Data shown >>

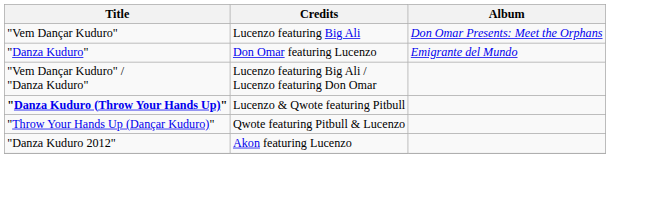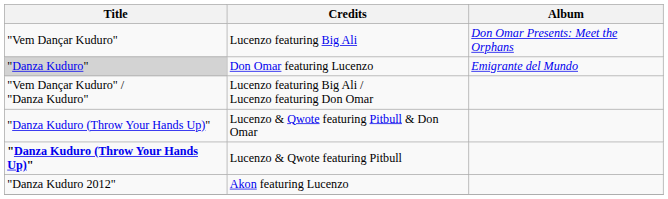Don Omar featuring Lucenzo | Title: no background -> lightgrey background
+ row: "Danza Kuduro (Throw Your Hands Up)" | Lucenzo & Qwote featuring Pitbull & Don Omar
- row: "Throw Your Hands Up (Dançar Kuduro)" | Qwote featuring Pitbull & Lucenzo
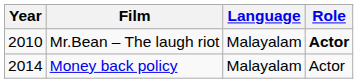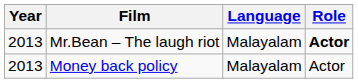Mr.Bean – The laugh riot | Year: 2010 -> 2013
Money back policy | Year: 2014 -> 2013
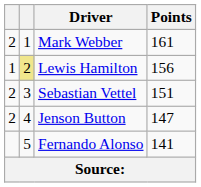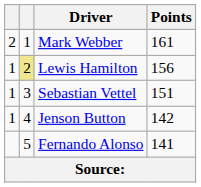Sebastian Vettel | column 1: 2 -> 1
Jenson Button | column 1: 2 -> 1
Jenson Button | Points: 147 -> 142
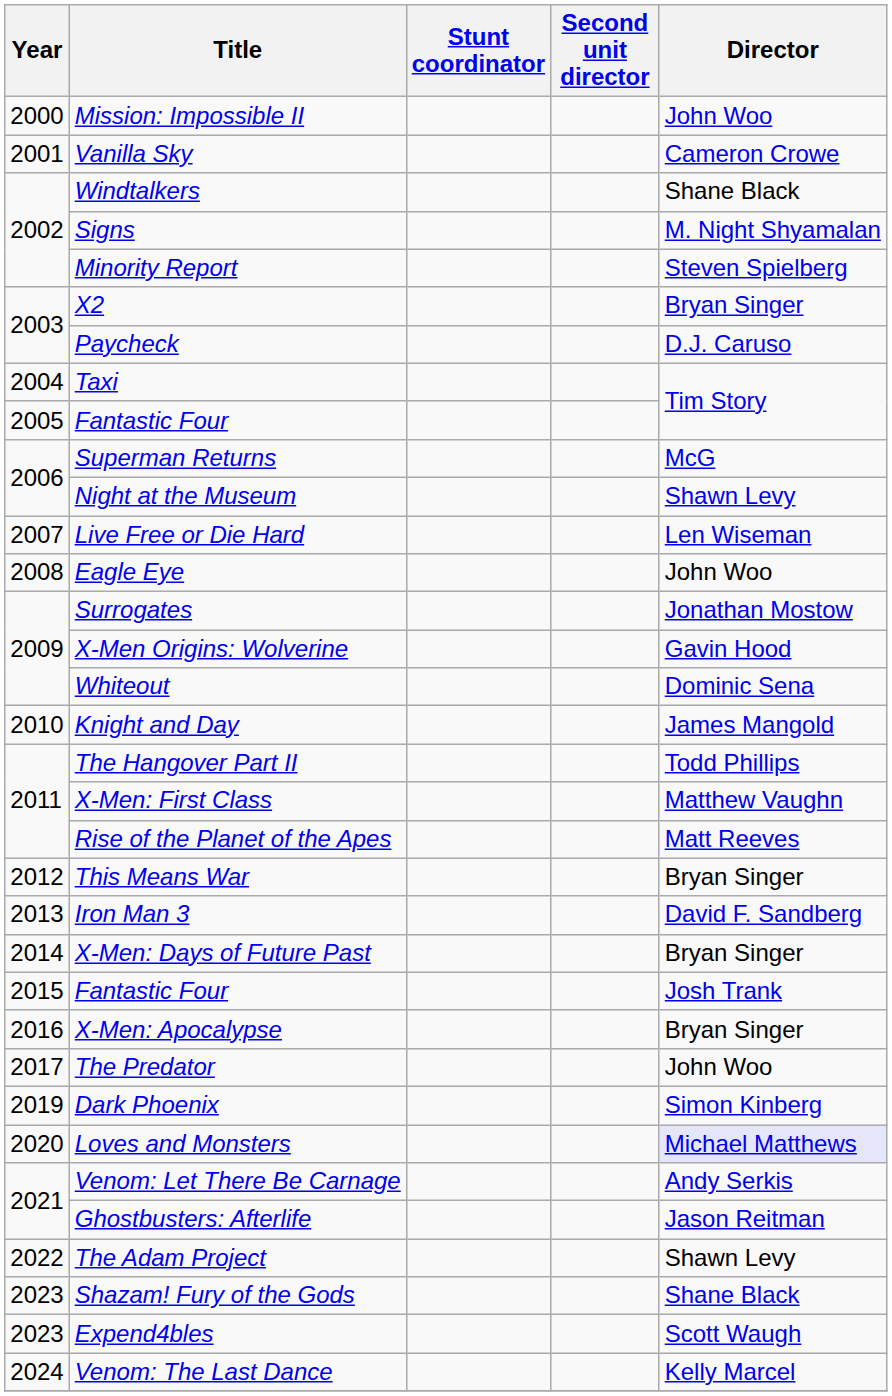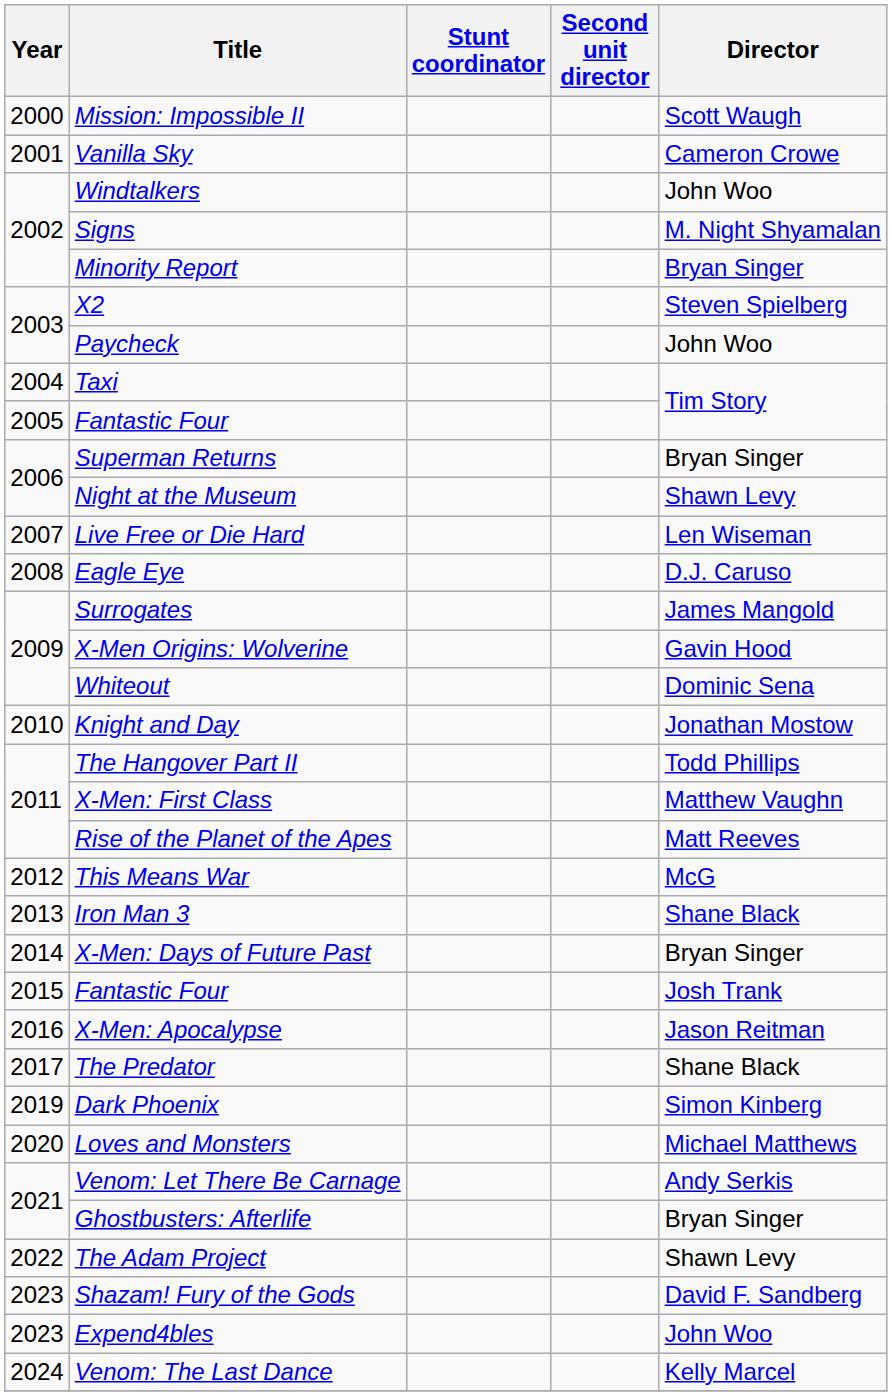Mission: Impossible II | Director: John Woo -> Scott Waugh
Windtalkers | Director: Shane Black -> John Woo
Minority Report | Director: Steven Spielberg -> Bryan Singer
X2 | Director: Bryan Singer -> Steven Spielberg
Paycheck | Director: D.J. Caruso -> John Woo
Superman Returns | Director: McG -> Bryan Singer
Eagle Eye | Director: John Woo -> D.J. Caruso
Surrogates | Director: Jonathan Mostow -> James Mangold
Knight and Day | Director: James Mangold -> Jonathan Mostow
This Means War | Director: Bryan Singer -> McG
Iron Man 3 | Director: David F. Sandberg -> Shane Black
X-Men: Apocalypse | Director: Bryan Singer -> Jason Reitman
The Predator | Director: John Woo -> Shane Black
Loves and Monsters | Director: lavender background -> no background
Ghostbusters: Afterlife | Director: Jason Reitman -> Bryan Singer
Shazam! Fury of the Gods | Director: Shane Black -> David F. Sandberg
Expend4bles | Director: Scott Waugh -> John Woo
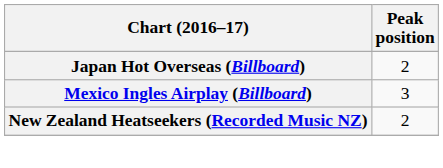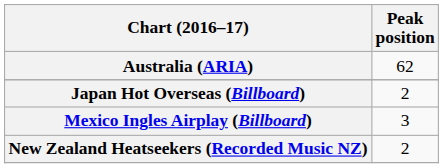+ row: Australia (ARIA) | 62
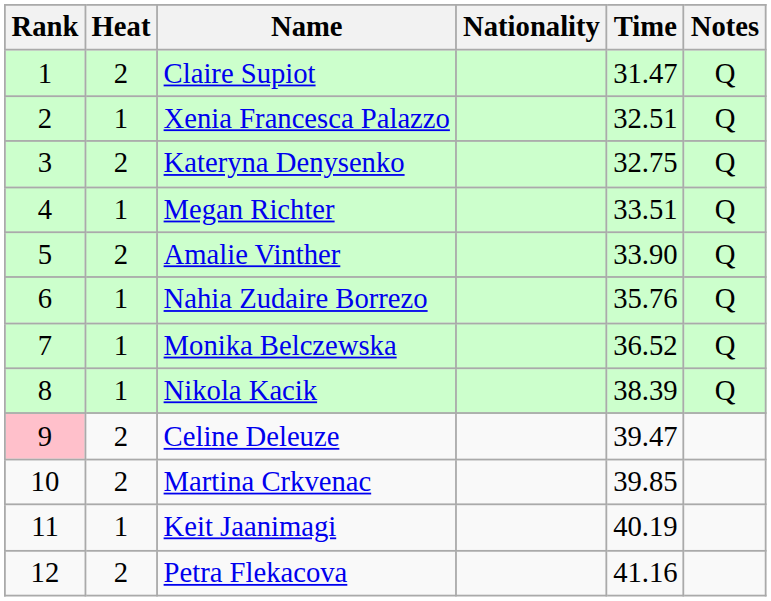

Requirement >> Could you return the records unchanged from their first line through the line containing "Iron Man 3 |", inclusive, leaving the pictures out of your answer?

Response >>
Don Omar featuring Lucenzo | Title: no background -> lightgrey background
+ row: "Danza Kuduro (Throw Your Hands Up)" | Lucenzo & Qwote featuring Pitbull & Don Omar
- row: "Throw Your Hands Up (Dançar Kuduro)" | Qwote featuring Pitbull & Lucenzo
Mr.Bean – The laugh riot | Year: 2010 -> 2013
Money back policy | Year: 2014 -> 2013
Sebastian Vettel | column 1: 2 -> 1
Jenson Button | column 1: 2 -> 1
Jenson Button | Points: 147 -> 142
Mission: Impossible II | Director: John Woo -> Scott Waugh
Windtalkers | Director: Shane Black -> John Woo
Minority Report | Director: Steven Spielberg -> Bryan Singer
X2 | Director: Bryan Singer -> Steven Spielberg
Paycheck | Director: D.J. Caruso -> John Woo
Superman Returns | Director: McG -> Bryan Singer
Eagle Eye | Director: John Woo -> D.J. Caruso
Surrogates | Director: Jonathan Mostow -> James Mangold
Knight and Day | Director: James Mangold -> Jonathan Mostow
This Means War | Director: Bryan Singer -> McG
Iron Man 3 | Director: David F. Sandberg -> Shane Black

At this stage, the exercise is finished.